BufferView#
BufferView allows passing a sub-range of an ndarray to a kernel, with optional bounds checking in debug mode.
Creating a view#
Use Python slice notation on any 1D qd.ndarray:
import quadrants as qd
import numpy as np
N = 64
data = qd.ndarray(qd.f32, shape=(N,))
data.from_numpy(np.arange(N, dtype=np.float32))
first_half = data[:32] # offset=0, size=32
second_half = data[32:] # offset=32, size=32
middle = data[16:48] # offset=16, size=32
last_eight = data[-8:] # offset=56, size=8
Only 1D ndarrays are supported. Slices with a step other than 1 raise ValueError.
For programmatically computed offsets, use the constructor directly:
view = qd.BufferView(data, offset=16, size=32)
Slicing a view (subview)#
A BufferView can be sliced again to create a narrower subview. All views share the same backing ndarray — offsets accumulate automatically:
a = data[8:24] # BufferView: offset=8, size=16
b = a[4:12] # BufferView: offset=12, size=8
c = b[:4] # BufferView: offset=12, size=4
This forms a closed slicing chain: ndarray → slice → BufferView → slice → BufferView. Each step validates bounds against the parent’s size. The subview() method provides the same functionality with explicit offset and size:
b = a.subview(offset=4, size=8) # equivalent to a[4:12]
Kernel type annotation#
Use BufferView as a parameter annotation on @qd.kernel. The element dtype can be specified explicitly or omitted:
from quadrants import BufferView
# Explicit dtype — the annotation declares the expected element type:
@qd.kernel
def scale(v: BufferView[qd.f32], factor: qd.f32):
for i in range(v.size):
v[i] = v[i] * factor
# No dtype — Quadrants infers it from the ndarray passed at call time:
@qd.kernel
def scale_any(v: BufferView):
for i in range(v.size):
v[i] = v[i] * 2.0
scale(data[:32], 2.0)
scale_any(data[:32]) # dtype inferred as qd.f32 from data
Both forms are equivalent at runtime.
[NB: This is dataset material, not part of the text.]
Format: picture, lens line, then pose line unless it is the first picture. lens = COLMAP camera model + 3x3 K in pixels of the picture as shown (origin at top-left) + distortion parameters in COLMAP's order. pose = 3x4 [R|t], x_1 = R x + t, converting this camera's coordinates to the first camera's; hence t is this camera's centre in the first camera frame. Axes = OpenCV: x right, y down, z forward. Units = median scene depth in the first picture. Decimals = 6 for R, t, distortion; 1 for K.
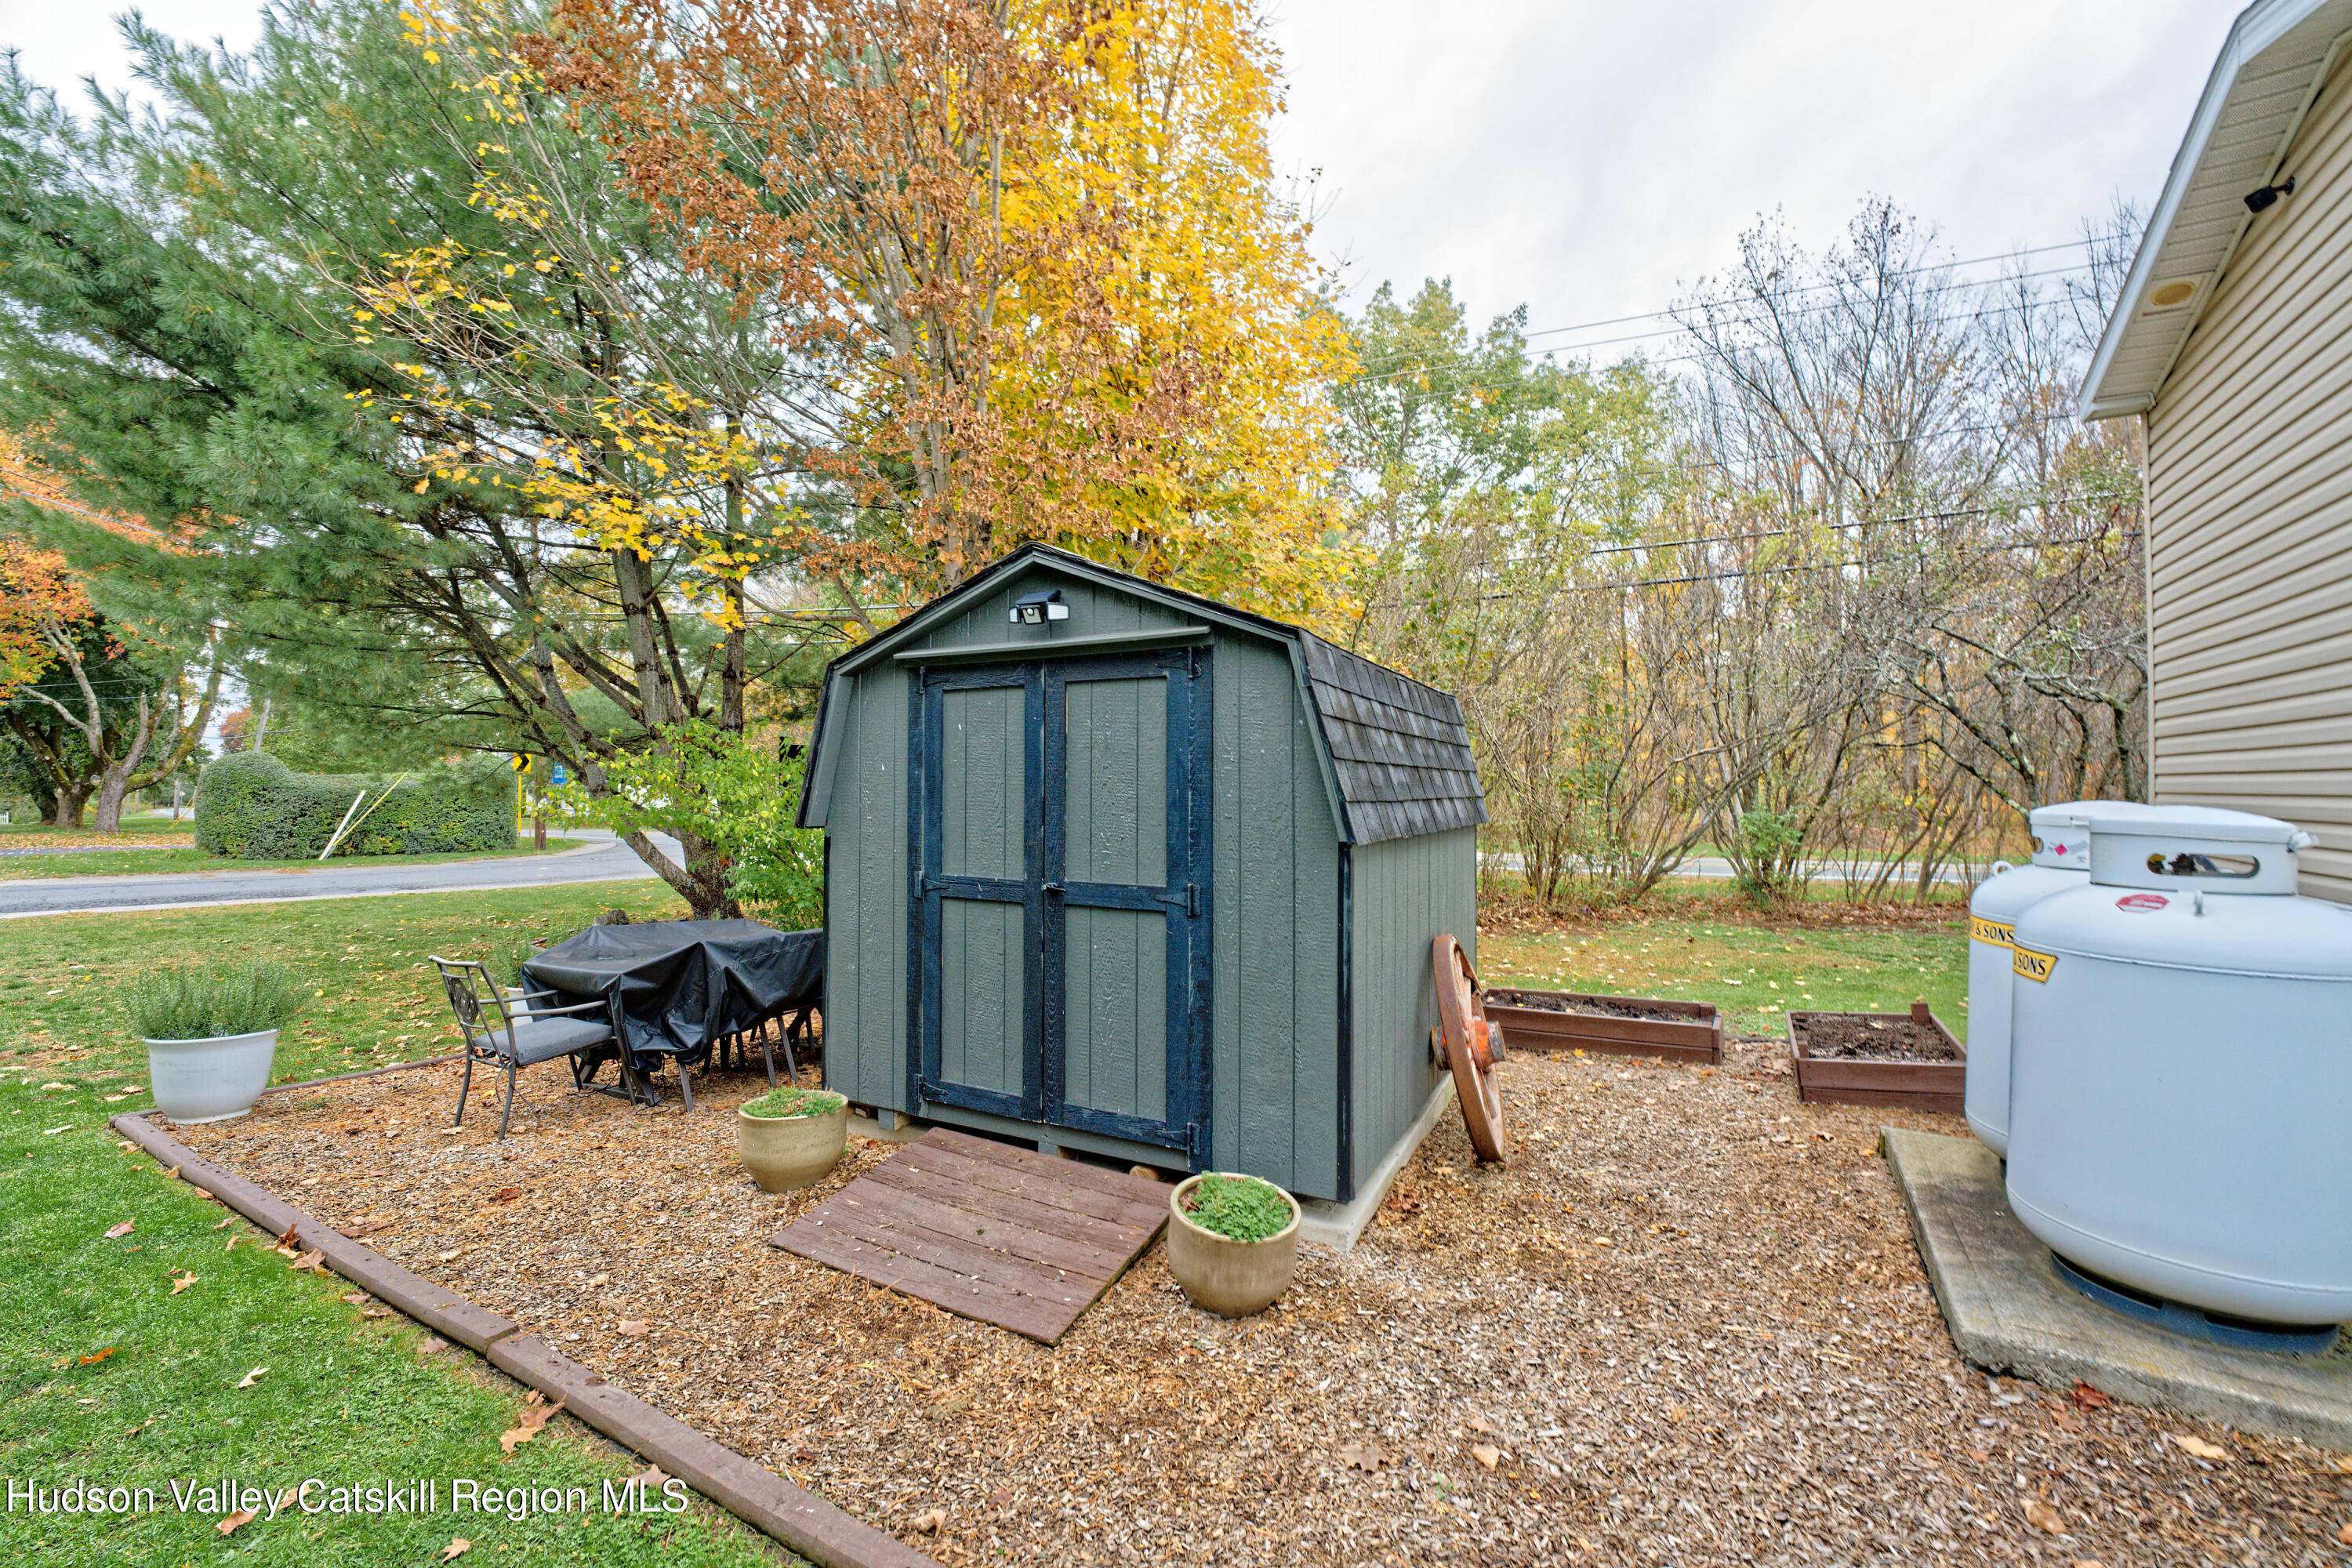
lens RADIAL K [[958.9, 0, 1182.5], [0, 958.9, 777.6], [0, 0, 1]] dist [-0.026482, 0.002401]
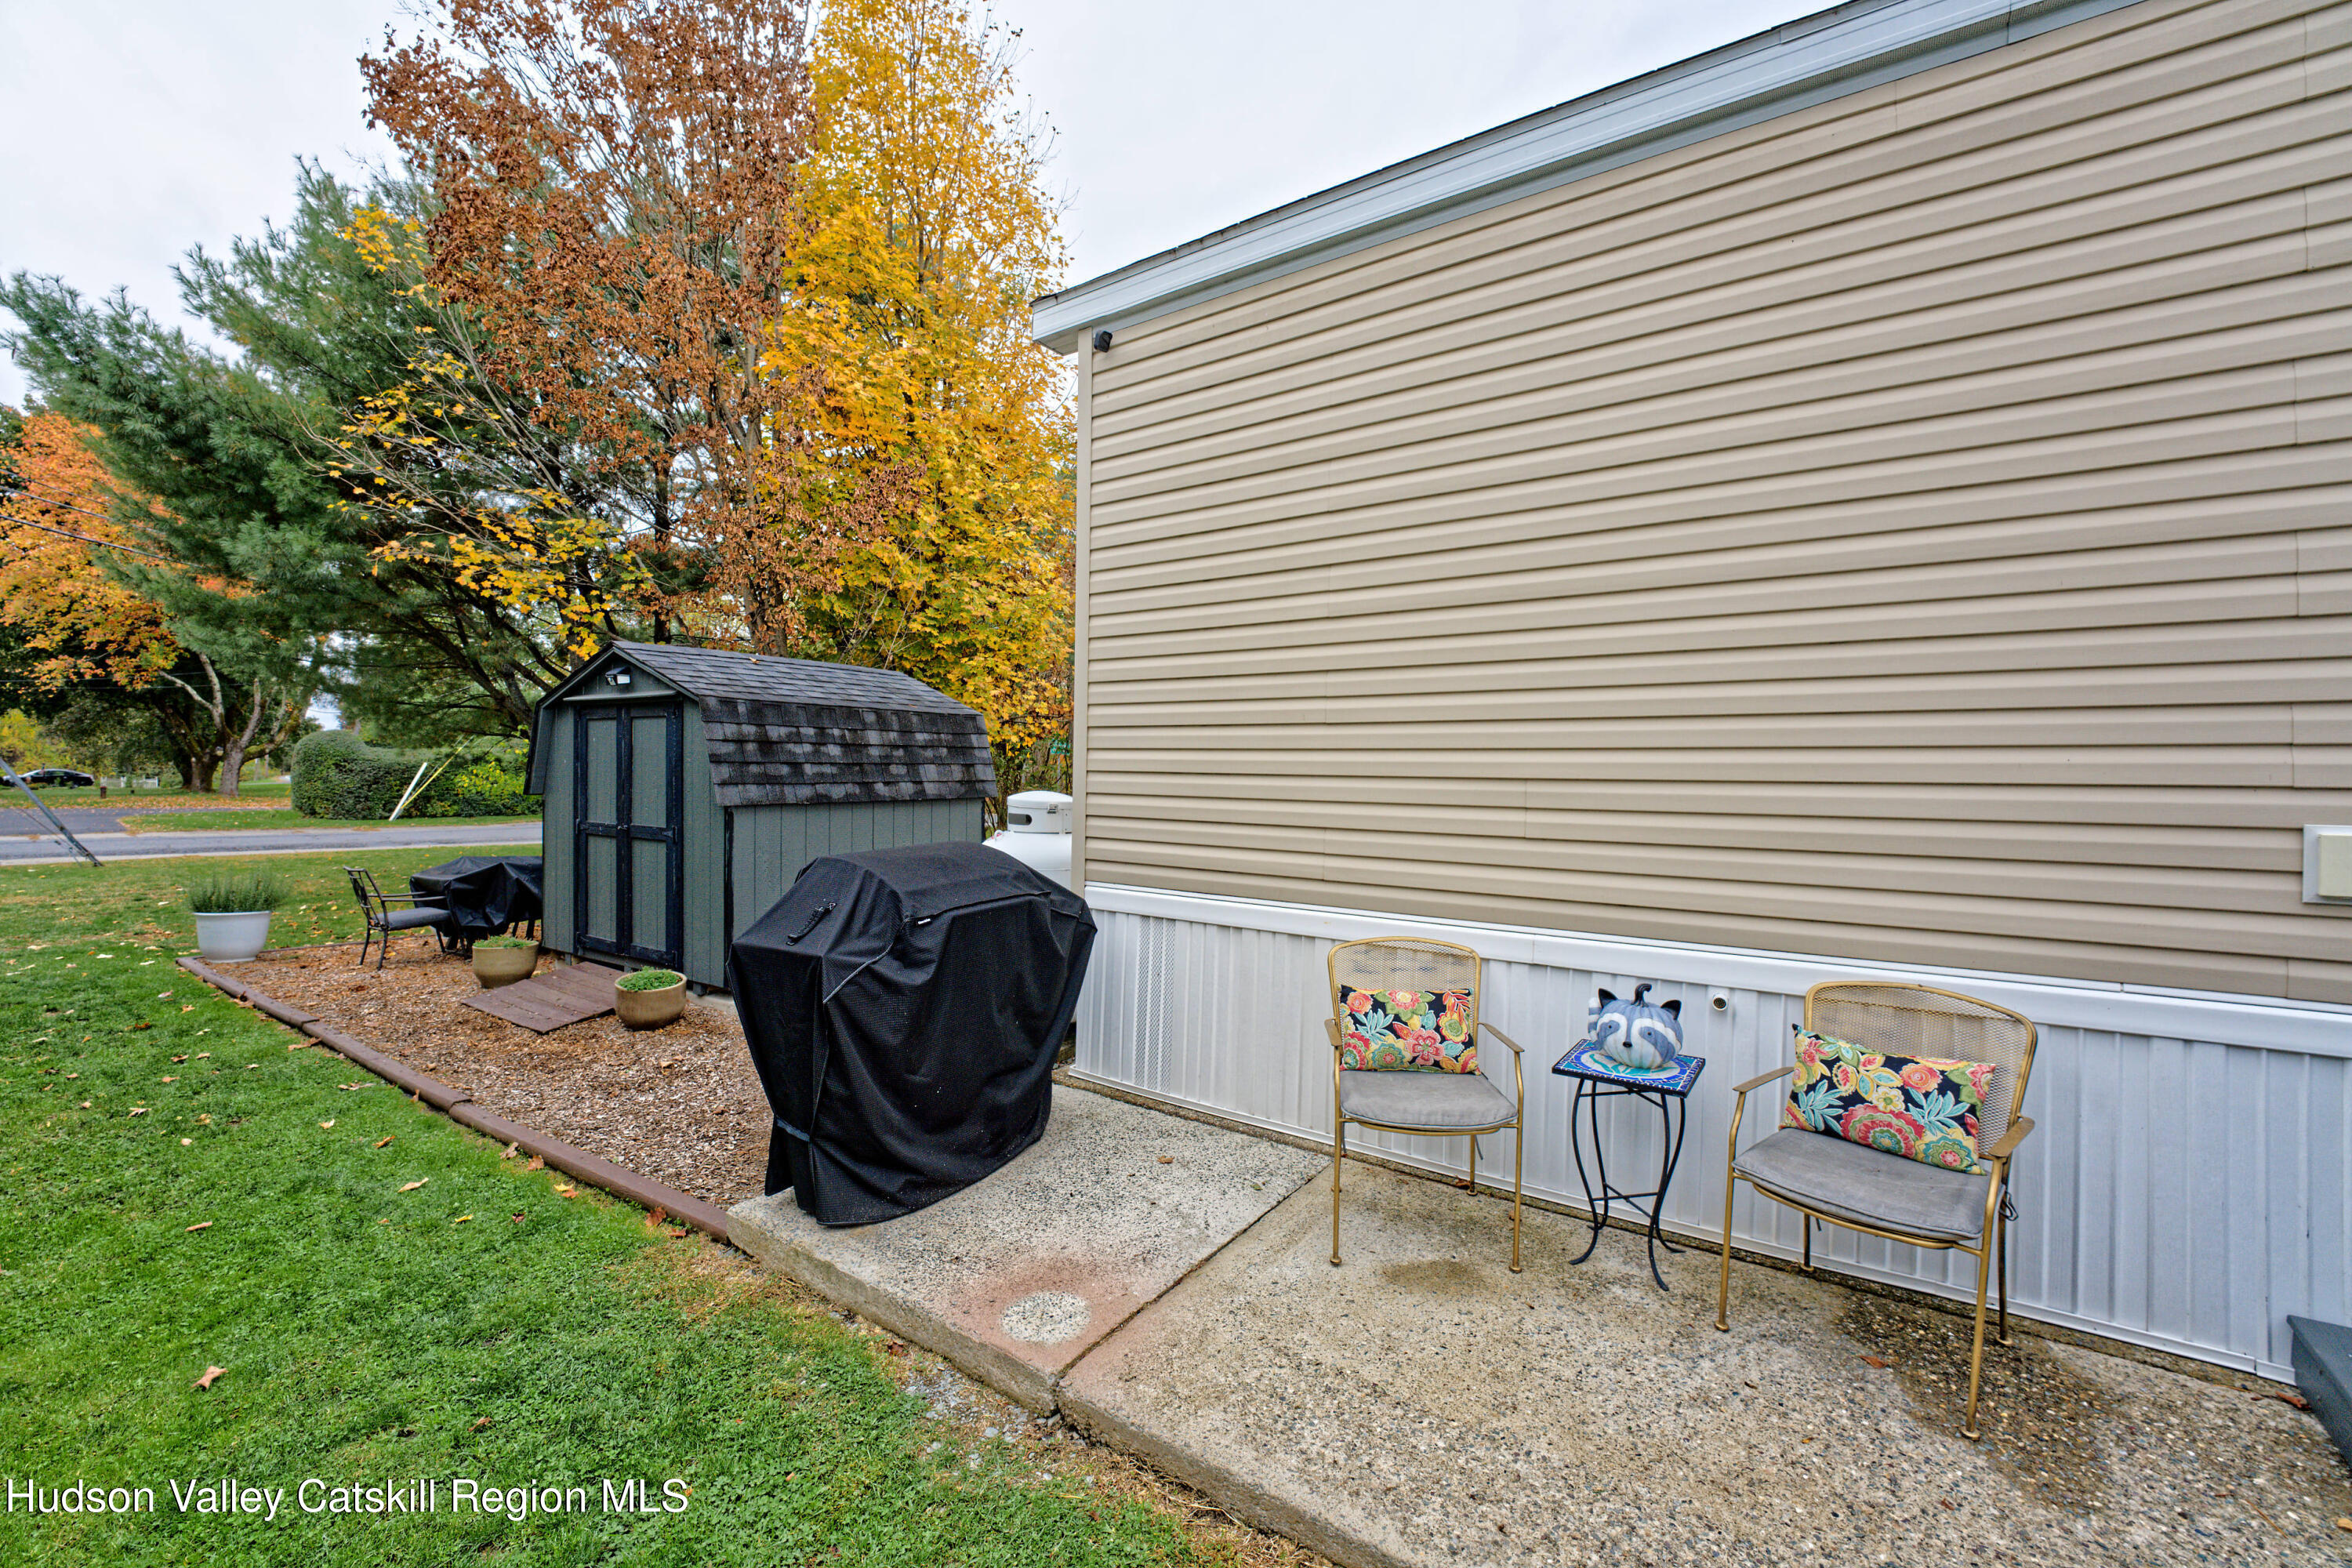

Use BufferView[dtype] when you want the annotation to document the expected type; use plain BufferView when the dtype varies or is determined at initialization time.
v.size gives the number of elements in the view; v.shape gives the equivalent tuple (size,). Subscript v[i] transparently accesses data[offset + i].
Debug mode: bounds checking and callstack diagnostics#
With debug=True, every subscript on a BufferView is bounds-checked against [0, size). An out-of-bounds access raises QuadrantsAssertionError with a message that includes the kernel name, thread ID, the index, the view’s offset and size, and the full compilation-time callstack:
qd.init(arch=qd.cpu, debug=True)
@qd.func
def writer(v: BufferView[qd.f32], idx: qd.i32):
v[idx] = 99.0 # OOB when idx >= size
@qd.kernel
def kernel(v: BufferView[qd.f32]):
for i in range(v.size):
if i == 0:
writer(v, v.size) # passes out-of-range index
N = 32
data = qd.ndarray(qd.f32, shape=(N,))
kernel(data[:16])
Output:
quadrants.lang.exception.QuadrantsAssertionError:
BufferView Out Of Range: kernel[kernel] tid=0, got index 16 (offset=0, size=16).
Callstack:
kernel (script.py:11)
writer (script.py:7)
The callstack shows every function frame from the kernel down to the leaf function where the access occurred. Bounds checking has no cost when debug=False (the default).
Limitations#
Only 1D ndarrays are supported as the backing buffer.
Ndarrays with
needs_grad=Trueare not supported. BufferView will raiseTypeErroron construction.